Rewrite the lines of the listing from the line containing "Костюм-тройка зеленого цвета" through the line containing "Wenn Sie sich für unsere", inclusive, as a Markdown table with the columns Row and Text, numbering each line and skipping blank lines. Leave the pictures out of the table.

##### Material to process

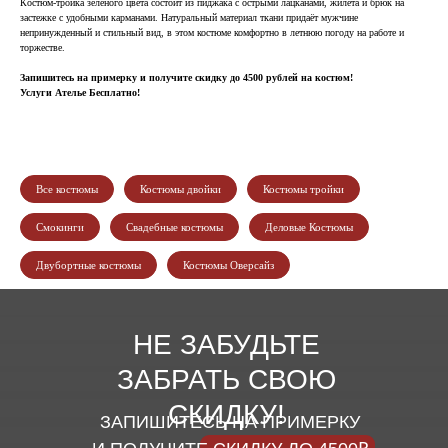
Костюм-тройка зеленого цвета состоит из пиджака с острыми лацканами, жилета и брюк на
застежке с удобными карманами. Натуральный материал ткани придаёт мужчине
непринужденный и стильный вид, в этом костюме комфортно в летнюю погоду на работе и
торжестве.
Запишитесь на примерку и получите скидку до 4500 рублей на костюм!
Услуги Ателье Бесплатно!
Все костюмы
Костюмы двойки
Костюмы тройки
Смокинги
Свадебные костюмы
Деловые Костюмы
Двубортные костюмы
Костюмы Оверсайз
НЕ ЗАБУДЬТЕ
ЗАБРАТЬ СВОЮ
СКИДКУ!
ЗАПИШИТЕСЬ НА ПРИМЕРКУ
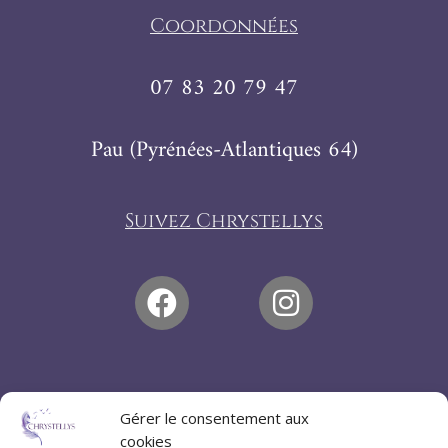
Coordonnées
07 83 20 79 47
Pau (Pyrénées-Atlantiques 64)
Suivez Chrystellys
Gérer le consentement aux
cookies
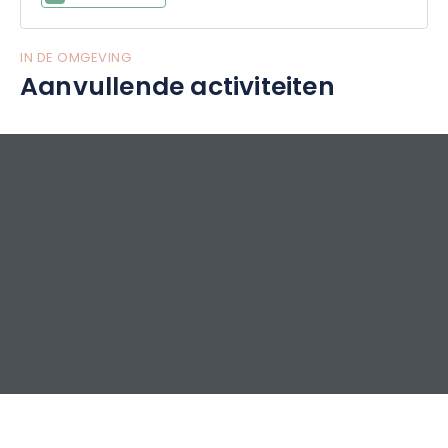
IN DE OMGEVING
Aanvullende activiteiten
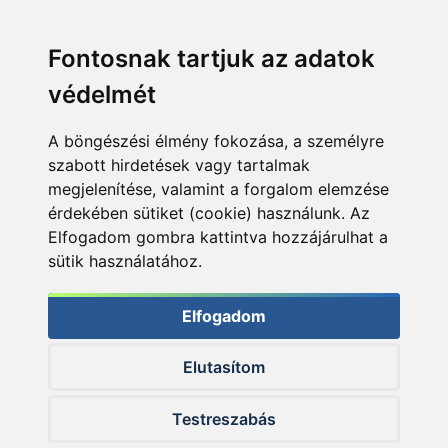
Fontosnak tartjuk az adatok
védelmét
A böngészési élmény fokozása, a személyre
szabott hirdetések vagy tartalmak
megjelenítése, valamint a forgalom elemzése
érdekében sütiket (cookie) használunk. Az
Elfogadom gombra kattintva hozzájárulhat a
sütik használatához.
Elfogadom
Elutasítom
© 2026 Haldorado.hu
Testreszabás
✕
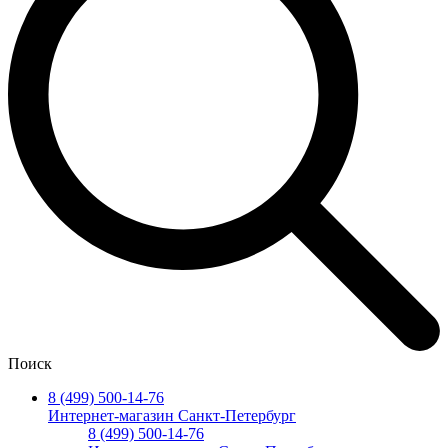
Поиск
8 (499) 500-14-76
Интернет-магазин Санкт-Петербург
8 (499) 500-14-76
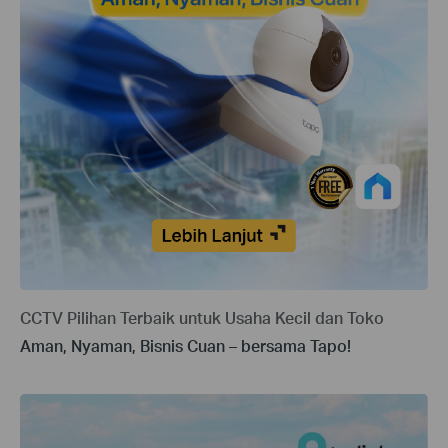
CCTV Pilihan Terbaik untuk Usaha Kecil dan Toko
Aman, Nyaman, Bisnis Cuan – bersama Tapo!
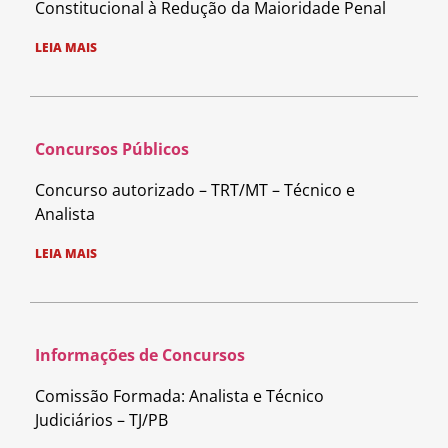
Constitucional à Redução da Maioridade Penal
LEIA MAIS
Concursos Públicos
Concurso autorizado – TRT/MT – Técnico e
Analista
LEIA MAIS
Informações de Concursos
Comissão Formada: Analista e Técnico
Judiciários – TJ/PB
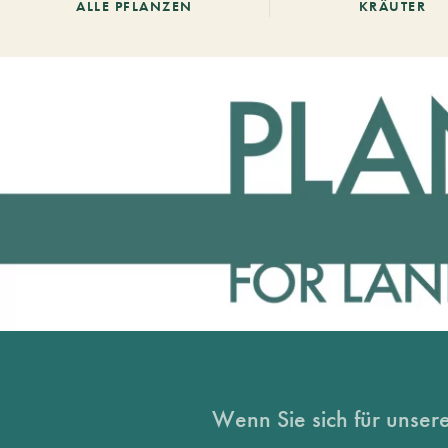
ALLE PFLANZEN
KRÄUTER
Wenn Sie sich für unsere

##########
##### Material to process

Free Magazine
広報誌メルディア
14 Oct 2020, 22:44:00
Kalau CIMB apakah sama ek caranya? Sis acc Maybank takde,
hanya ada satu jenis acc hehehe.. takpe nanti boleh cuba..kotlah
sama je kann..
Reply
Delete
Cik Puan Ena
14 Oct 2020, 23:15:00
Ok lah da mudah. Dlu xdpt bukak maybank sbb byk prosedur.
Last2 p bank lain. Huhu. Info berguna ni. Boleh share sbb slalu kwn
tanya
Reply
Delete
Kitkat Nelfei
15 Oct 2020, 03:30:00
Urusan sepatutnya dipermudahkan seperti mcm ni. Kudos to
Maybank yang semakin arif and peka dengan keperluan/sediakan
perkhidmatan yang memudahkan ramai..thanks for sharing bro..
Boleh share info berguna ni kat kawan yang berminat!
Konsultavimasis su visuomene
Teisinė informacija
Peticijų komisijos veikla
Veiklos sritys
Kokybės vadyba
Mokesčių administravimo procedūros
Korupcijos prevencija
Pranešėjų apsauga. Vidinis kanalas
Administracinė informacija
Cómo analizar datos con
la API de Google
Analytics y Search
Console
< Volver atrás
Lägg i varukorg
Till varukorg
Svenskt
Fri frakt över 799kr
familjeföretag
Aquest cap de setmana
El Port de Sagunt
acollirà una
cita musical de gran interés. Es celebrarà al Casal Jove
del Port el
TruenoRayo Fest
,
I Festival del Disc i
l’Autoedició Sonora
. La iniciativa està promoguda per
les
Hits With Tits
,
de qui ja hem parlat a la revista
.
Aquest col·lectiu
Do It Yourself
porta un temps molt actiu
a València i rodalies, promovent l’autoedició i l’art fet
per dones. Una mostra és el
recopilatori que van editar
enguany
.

##########

Response to the task —
| Row | Text |
|---|---|
| 1 | Костюм-тройка зеленого цвета состоит из пиджака с острыми лацканами, жилета и брюк на |
| 2 | застежке с удобными карманами. Натуральный материал ткани придаёт мужчине |
| 3 | непринужденный и стильный вид, в этом костюме комфортно в летнюю погоду на работе и |
| 4 | торжестве. |
| 5 | Запишитесь на примерку и получите скидку до 4500 рублей на костюм! |
| 6 | Услуги Ателье Бесплатно! |
| 7 | Все костюмы |
| 8 | Костюмы двойки |
| 9 | Костюмы тройки |
| 10 | Смокинги |
| 11 | Свадебные костюмы |
| 12 | Деловые Костюмы |
| 13 | Двубортные костюмы |
| 14 | Костюмы Оверсайз |
| 15 | НЕ ЗАБУДЬТЕ |
| 16 | ЗАБРАТЬ СВОЮ |
| 17 | СКИДКУ! |
| 18 | ЗАПИШИТЕСЬ НА ПРИМЕРКУ |
| 19 | Coordonnées |
| 20 | 07 83 20 79 47 |
| 21 | Pau (Pyrénées-Atlantiques 64) |
| 22 | Suivez Chrystellys |
| 23 | Gérer le consentement aux |
| 24 | cookies |
| 25 | IN DE OMGEVING |
| 26 | Aanvullende activiteiten |
| 27 | Fontosnak tartjuk az adatok |
| 28 | védelmét |
| 29 | A böngészési élmény fokozása, a személyre |
| 30 | szabott hirdetések vagy tartalmak |
| 31 | megjelenítése, valamint a forgalom elemzése |
| 32 | érdekében sütiket (cookie) használunk. Az |
| 33 | Elfogadom gombra kattintva hozzájárulhat a |
| 34 | sütik használatához. |
| 35 | Elfogadom |
| 36 | Elutasítom |
| 37 | © 2026 Haldorado.hu |
| 38 | Testreszabás |
| 39 | ✕ |
| 40 | Поиск |
| 41 | 8 (499) 500-14-76 |
| 42 | Интернет-магазин Санкт-Петербург |
| 43 | 8 (499) 500-14-76 |
| 44 | CCTV Pilihan Terbaik untuk Usaha Kecil dan Toko |
| 45 | Aman, Nyaman, Bisnis Cuan – bersama Tapo! |
| 46 | Constitucional à Redução da Maioridade Penal |
| 47 | LEIA MAIS |
| 48 | Concursos Públicos |
| 49 | Concurso autorizado – TRT/MT – Técnico e |
| 50 | Analista |
| 51 | LEIA MAIS |
| 52 | Informações de Concursos |
| 53 | Comissão Formada: Analista e Técnico |
| 54 | Judiciários – TJ/PB |
| 55 | ALLE PFLANZEN |
| 56 | KRÄUTER |
| 57 | Wenn Sie sich für unsere |